KEGIATAN A
Dalam kutipan soal minimarket, berapa jarak minimum yang disebut sudah diatur?
KEGIATAN B
Tulis ulang tanpa perubahan bagian kutipan soal minimarket yang dibuka dengan kata-kata "Di tempat terpisah, Ketua" dan ditutup dengan "katanya, Jumat (25/11).".
KEGIATAN C
Sebutkan semua nama orang yang muncul dalam kutipan soal minimarket.

KUTIPAN PILIHAN
———
Hanya Pemda yang berhak mencabut izinnya. Soalnya apabila hypermarket menjelma menjadi minimarket bisa ribuan outlet lho. Kan jelmaannya ini yang repot. Juga sudah diatur jarak  minimum 500 meter.

“Yang kita lihat selama ini, tidak ada kebijakan Pemda yang berpihak kepada pedagang kecil, tetapi cenderung membela pengusaha-pengusaha besar. Soal perizinan, semuanya Pemda yang menangani. Tidak ada yang bisa menghalangi itu. Karena itu, kalau ada Perda, maka Perda lain yang bisa menghalanginya, kecuali jelmaan hypermarket menjadi minimarket. Nah itu yang perlu distop,” tegasnya.

Ketika ditanyakan apakah ada deal-deal tertentu di dalam masalah ini, Nasril dengan tegas menjawab tidak  tahu. “Kita susah membuktikan persoalan bobroknya birokrasi. Seperti cost yang harus dibayar pengusaha ketika mengurus perizinan sesuai Perda atau lain sebagainya,” tandas Nasril.

Di tempat terpisah, Ketua Komisi B DPRD DKI Jakarta, Slamet Nurdin mengatakan, Komisi B sudah menyerahkan kepada Pansus (panitia khusus) minimarket. Ketika ditanyakan apa hasil keputusan dari Pansus minimarket, Slamet mengatakan tanyakan saja kepada H. Lulung, sebagai Ketua Pansus minimarket. “kalau saya sendiri gimana ya, saya ga enak sama teman-teman yang lain. Saya belum tahu hasilnya, yang lain aja deh tanyain. Kalau soal itu jangan deh,” katanya, Jumat (25/11).
———
DATA YANG DITAMPILKAN
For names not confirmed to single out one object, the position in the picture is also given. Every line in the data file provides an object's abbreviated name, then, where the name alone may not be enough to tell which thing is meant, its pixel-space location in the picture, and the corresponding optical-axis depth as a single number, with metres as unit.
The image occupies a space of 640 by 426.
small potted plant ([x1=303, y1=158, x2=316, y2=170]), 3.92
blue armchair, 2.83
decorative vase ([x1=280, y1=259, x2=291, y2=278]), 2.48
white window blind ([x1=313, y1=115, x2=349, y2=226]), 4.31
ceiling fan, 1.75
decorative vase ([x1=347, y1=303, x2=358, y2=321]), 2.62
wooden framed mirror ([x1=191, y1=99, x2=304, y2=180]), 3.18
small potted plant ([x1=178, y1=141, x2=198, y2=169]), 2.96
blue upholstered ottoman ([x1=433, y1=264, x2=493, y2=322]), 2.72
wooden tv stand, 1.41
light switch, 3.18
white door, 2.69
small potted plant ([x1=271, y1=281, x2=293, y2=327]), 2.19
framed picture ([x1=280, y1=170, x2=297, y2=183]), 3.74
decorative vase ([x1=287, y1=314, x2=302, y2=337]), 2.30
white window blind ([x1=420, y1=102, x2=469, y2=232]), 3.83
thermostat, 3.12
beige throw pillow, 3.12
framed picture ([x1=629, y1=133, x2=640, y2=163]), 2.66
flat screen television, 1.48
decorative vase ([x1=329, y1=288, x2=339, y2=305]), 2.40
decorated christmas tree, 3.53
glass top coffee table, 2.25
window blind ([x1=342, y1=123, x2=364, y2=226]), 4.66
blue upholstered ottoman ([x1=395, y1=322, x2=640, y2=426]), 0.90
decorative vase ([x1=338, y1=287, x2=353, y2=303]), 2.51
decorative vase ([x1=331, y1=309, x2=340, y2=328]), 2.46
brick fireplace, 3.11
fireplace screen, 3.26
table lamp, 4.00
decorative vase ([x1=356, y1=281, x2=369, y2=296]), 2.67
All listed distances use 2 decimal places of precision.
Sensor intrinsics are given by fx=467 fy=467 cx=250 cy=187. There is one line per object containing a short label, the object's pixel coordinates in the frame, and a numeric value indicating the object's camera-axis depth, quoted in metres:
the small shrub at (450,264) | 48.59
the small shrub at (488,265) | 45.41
———
TEMPAT JAWABAN A
500 meter.

TEMPAT JAWABAN B
Di tempat terpisah, Ketua Komisi B DPRD DKI Jakarta, Slamet Nurdin mengatakan, Komisi B sudah menyerahkan kepada Pansus (panitia khusus) minimarket. Ketika ditanyakan apa hasil keputusan dari Pansus minimarket, Slamet mengatakan tanyakan saja kepada H. Lulung, sebagai Ketua Pansus minimarket. “kalau saya sendiri gimana ya, saya ga enak sama teman-teman yang lain. Saya belum tahu hasilnya, yang lain aja deh tanyain. Kalau soal itu jangan deh,” katanya, Jumat (25/11).

TEMPAT JAWABAN C
Nasril, Slamet Nurdin, H. Lulung